Racing Ghost
In Racing Games, you sometimes have the option of competing against yourself in Time Trial mode, not just by the final time, but by racing against a hollow "ghost" recording of a previous run. This might be your own run, your friend's, or even a stranger's downloaded from the web.
Some games have "staff ghosts" from the developers of the game, which may have to be unlocked first. Obviously, the developers' top record will be very difficult to beat, but not every staff ghost is like this. Sometimes, less gameplay-oriented members of the staff will provide a ghost, in which case out-racing this ghost might unlock a more difficult ghost.
In any case, ghosts provide an easy visual way to gauge one's performance without checking the clock.

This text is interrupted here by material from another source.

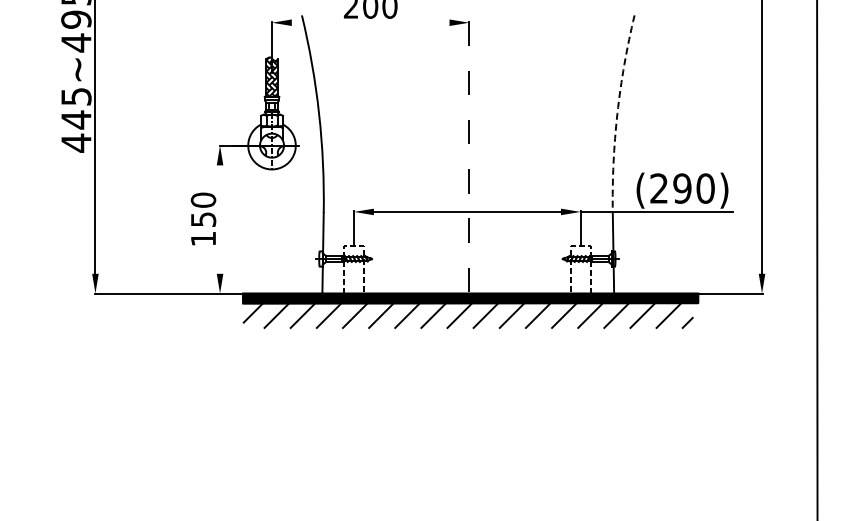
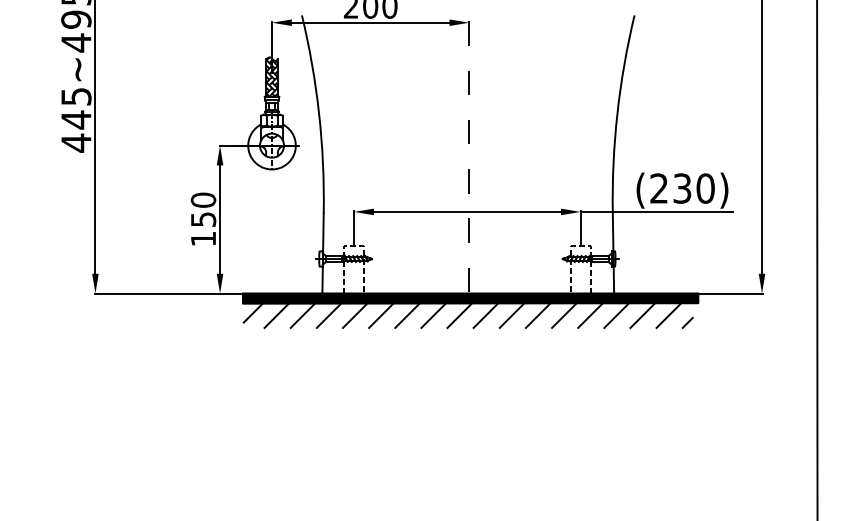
line at (370, 22): none -> present
arc at (617, 113): dashed -> solid
text at (682, 188): (290) -> (230)
line at (220, 219): none -> present
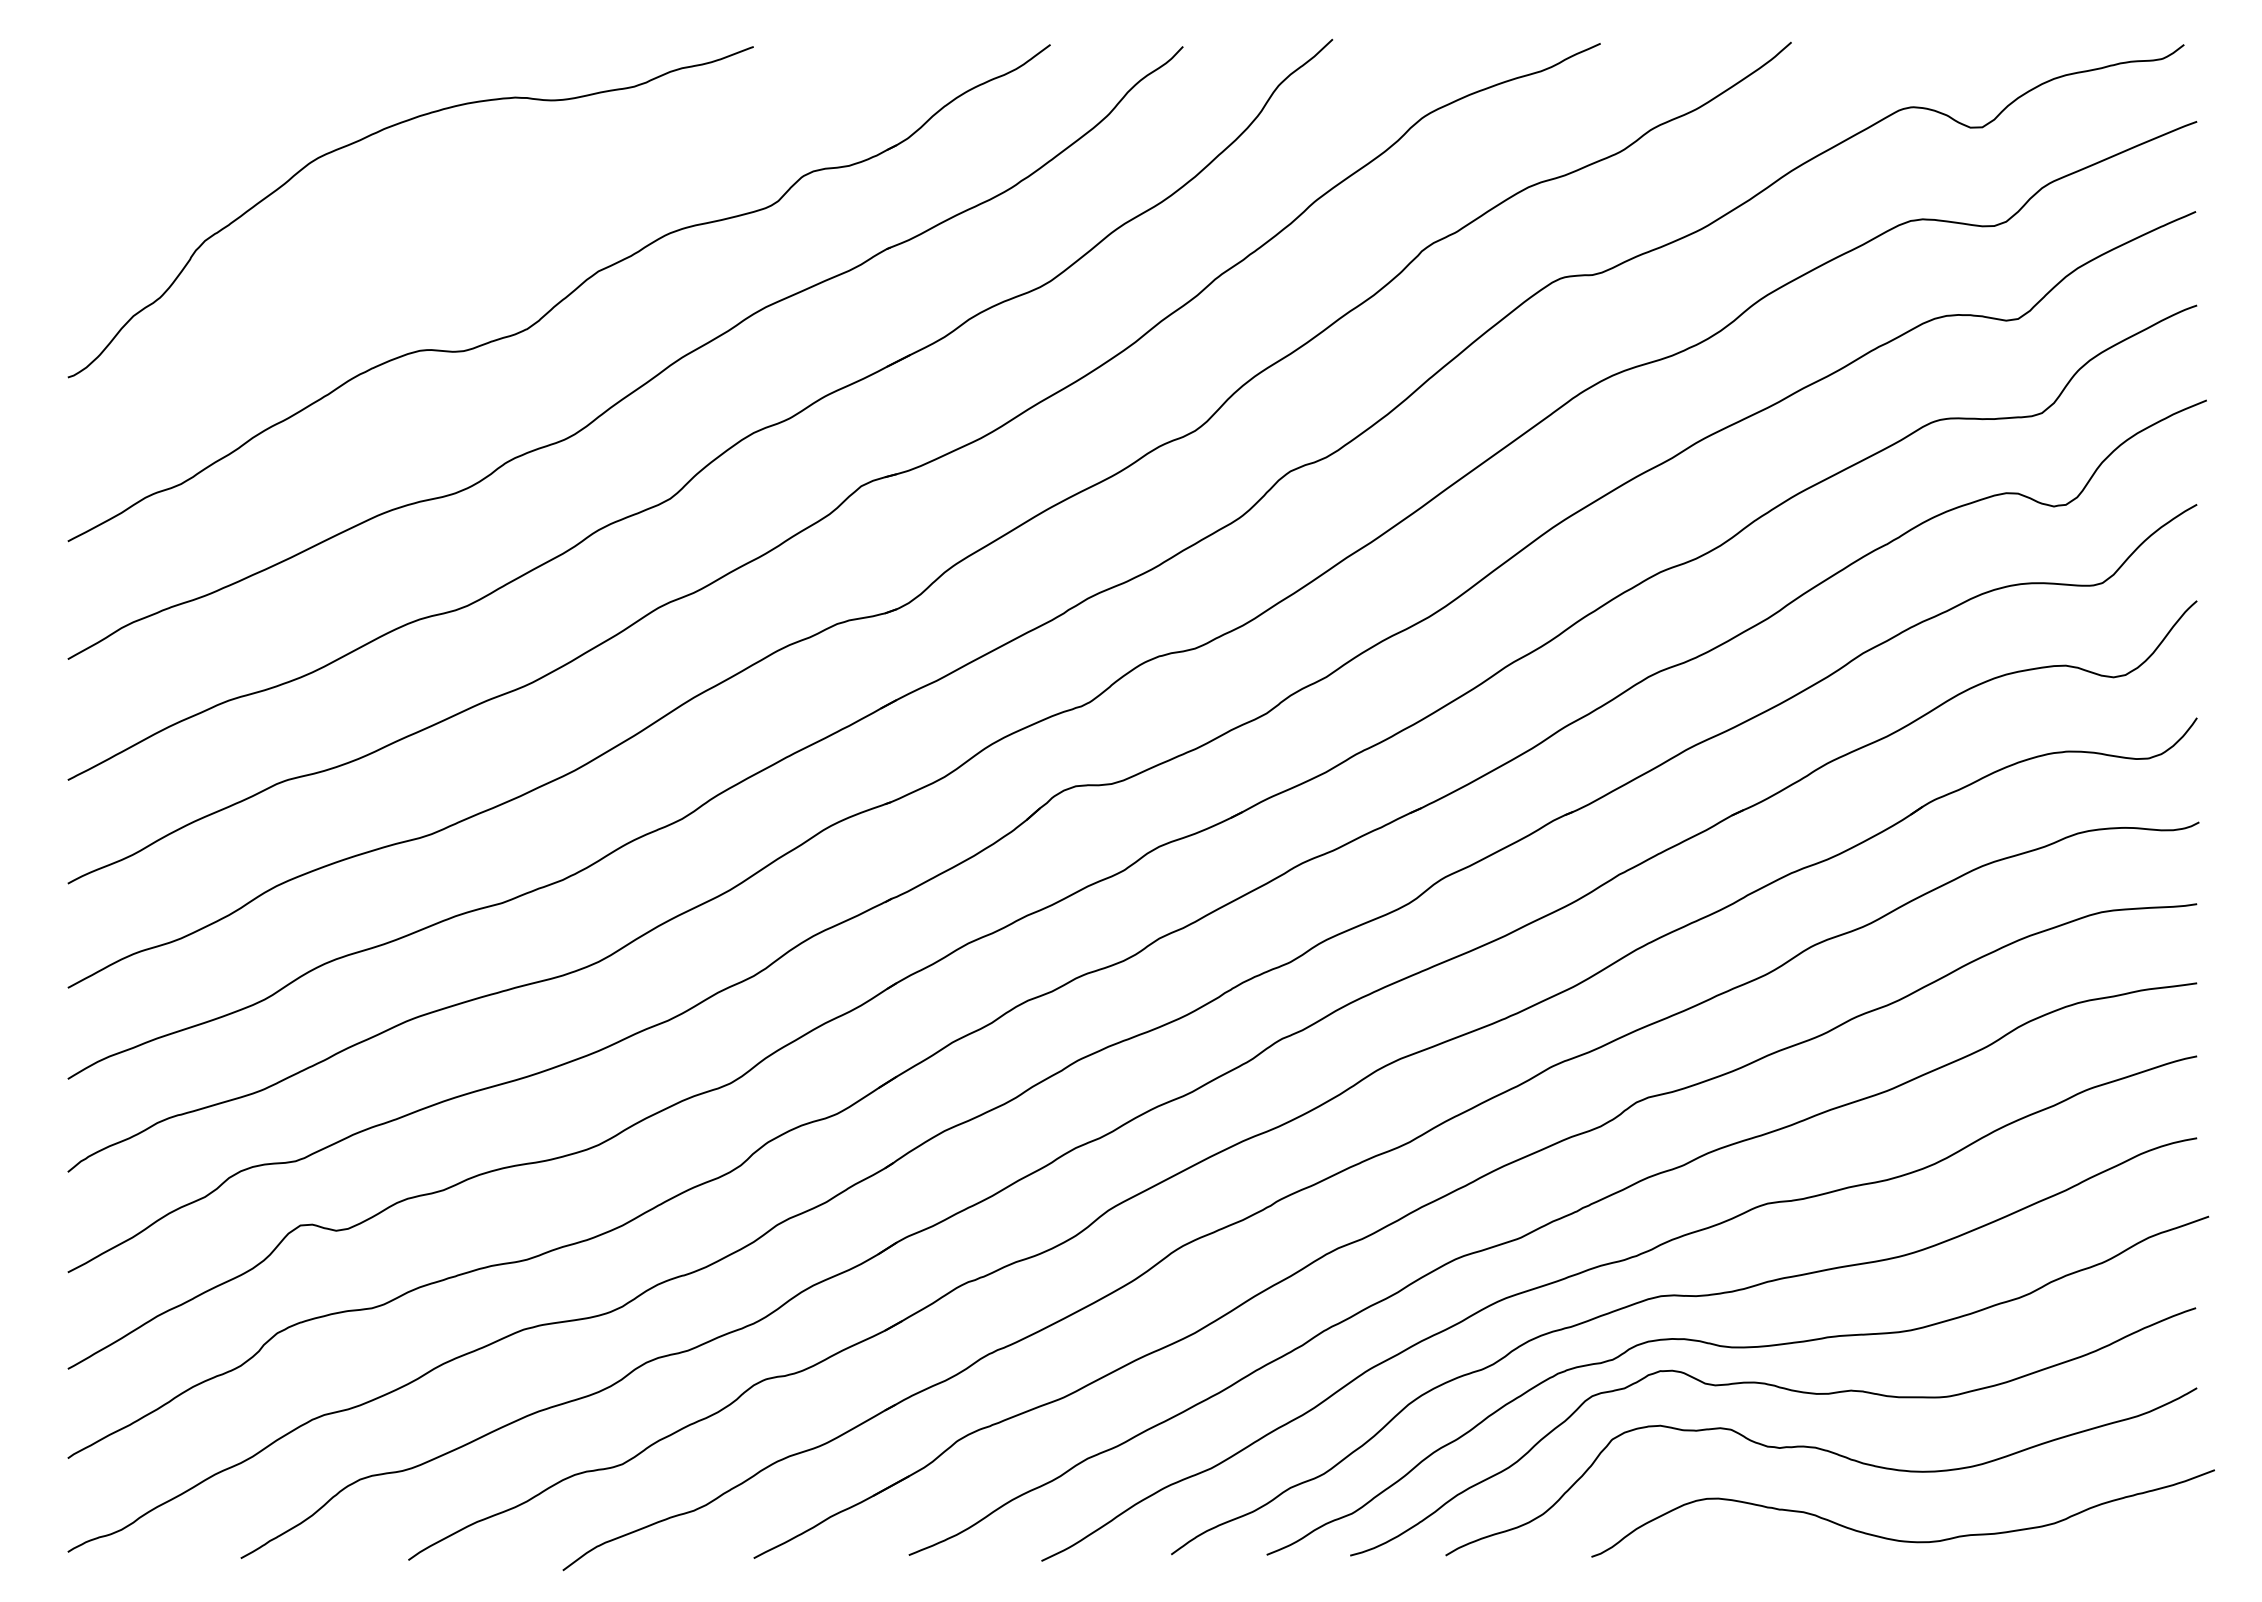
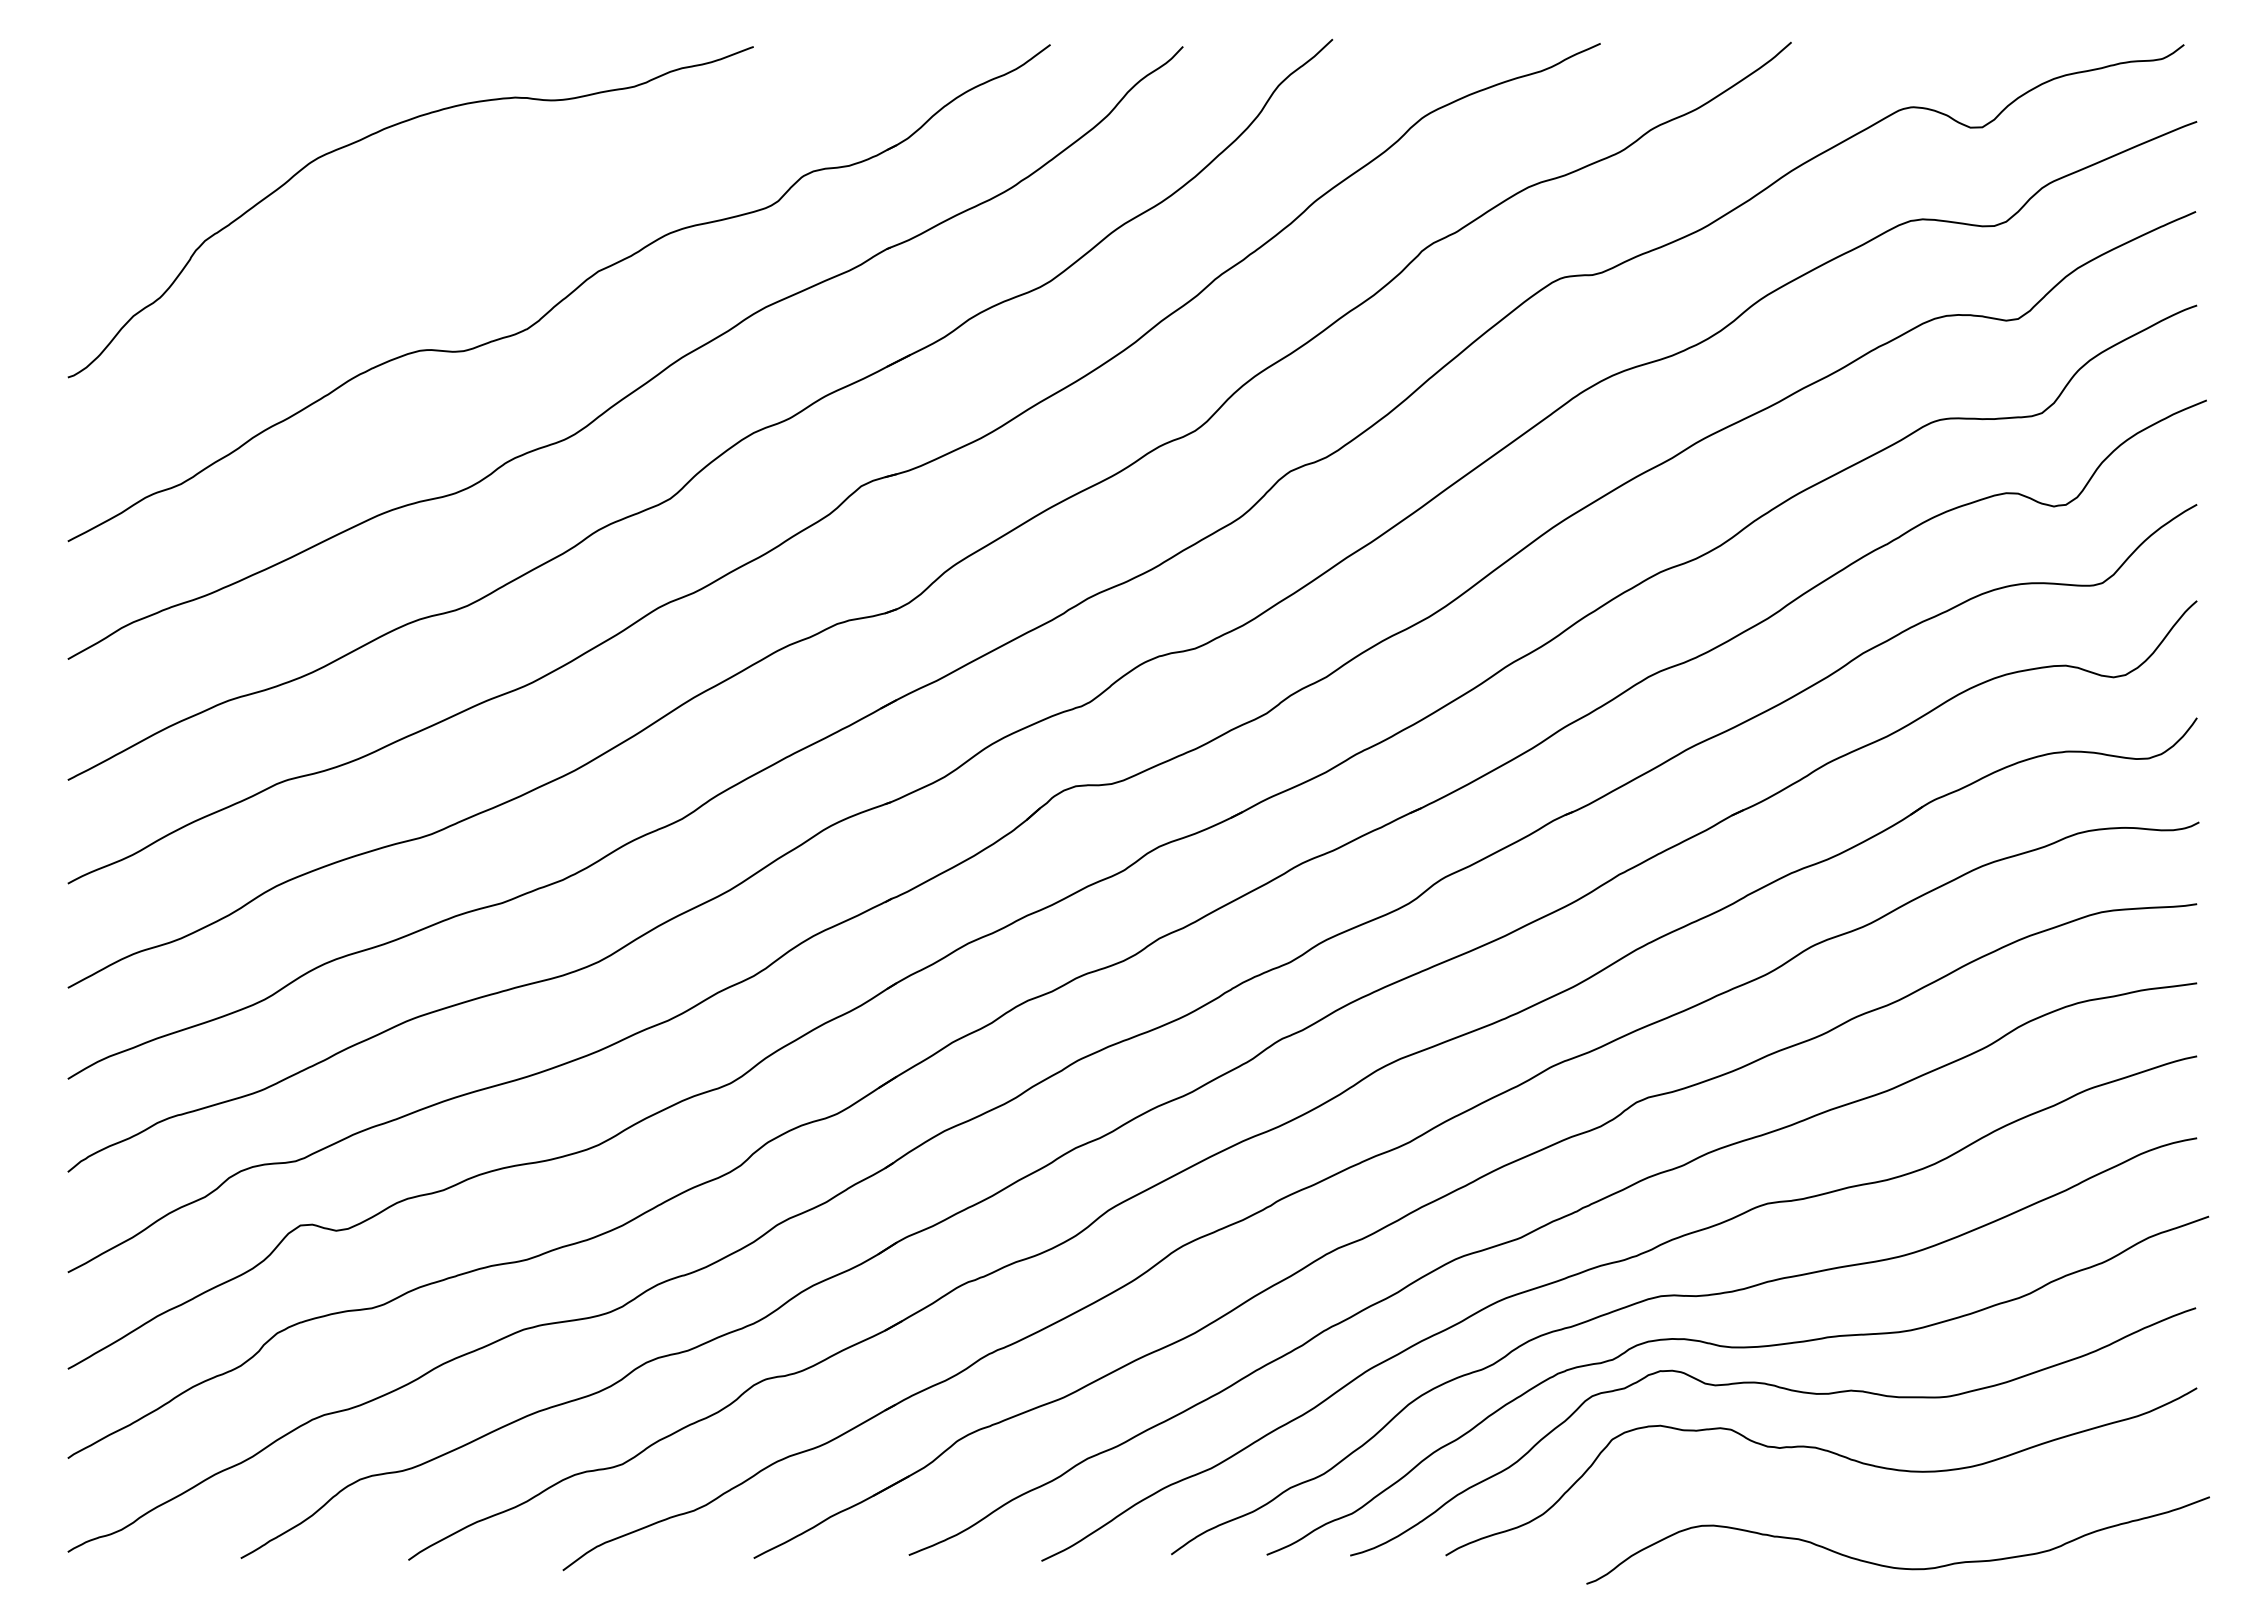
curve at (1898, 1539) position: (1898, 1539) -> (1893, 1566)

Examples of Racing Ghost include:
- F-Zero
- Mario Kart
- The 7th game takes the concept pretty far. Every track has multiple staff ghosts (each unlocked after beating the last). If left in sleep mode, the 3DS will download ghosts from random players. There's an option to play against 7 ghosts at once. The Wii version also allowed downloads but had less ghosts per track at a time.
- Mirror's Edge
- Super Mario Galaxy has a literal ghost you can race against. There's also a sort of "cosmic" Mario (he's the same shape as Mario, but looks like a cutout into outer space) you can race against in a timed run of a given level.
- In the Track Mania series, all opponents are always intangible ghosts: Your only enemy is the track itself.
- At the beginning of the new Speed Racer movie, Speed races against his brother's time, and it's represented as a Racing Ghost.
- Crash Team Racing
- Some Need for Speed games have this.
- Diddy Kong Racing (both versions) has a set of ghosts for each course as driven by T.T., a stopwatch character. Beating all of the ghosts unlocks him as a playable character.